Saved data entries
Start of Block

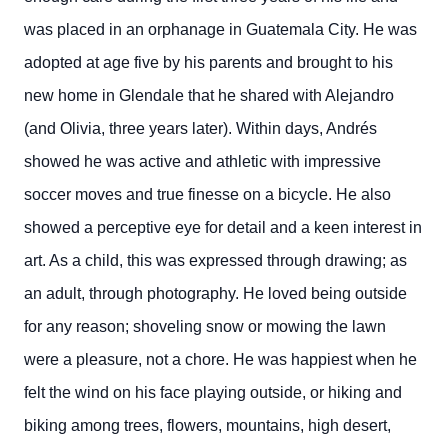
was placed in an orphanage in Guatemala City. He was
adopted at age five by his parents and brought to his
new home in Glendale that he shared with Alejandro
(and Olivia, three years later). Within days, Andrés
showed he was active and athletic with impressive
soccer moves and true finesse on a bicycle. He also
showed a perceptive eye for detail and a keen interest in
art. As a child, this was expressed through drawing; as
an adult, through photography.
He loved being outside
for any reason; shoveling snow or mowing the lawn
were a pleasure, not a chore. He was happiest when he
felt the wind on his face playing outside, or hiking and
biking among trees, flowers, mountains, high desert,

End of Block

## What is expected
Reproduce the text of the records, swapping "outside" for "outdoors" wherever it appears and keeping everything else the same. Leave the pictures out of your answer.

## Solution to this problem
was placed in an orphanage in Guatemala City. He was
adopted at age five by his parents and brought to his
new home in Glendale that he shared with Alejandro
(and Olivia, three years later). Within days, Andrés
showed he was active and athletic with impressive
soccer moves and true finesse on a bicycle. He also
showed a perceptive eye for detail and a keen interest in
art. As a child, this was expressed through drawing; as
an adult, through photography.
He loved being outdoors
for any reason; shoveling snow or mowing the lawn
were a pleasure, not a chore. He was happiest when he
felt the wind on his face playing outdoors, or hiking and
biking among trees, flowers, mountains, high desert,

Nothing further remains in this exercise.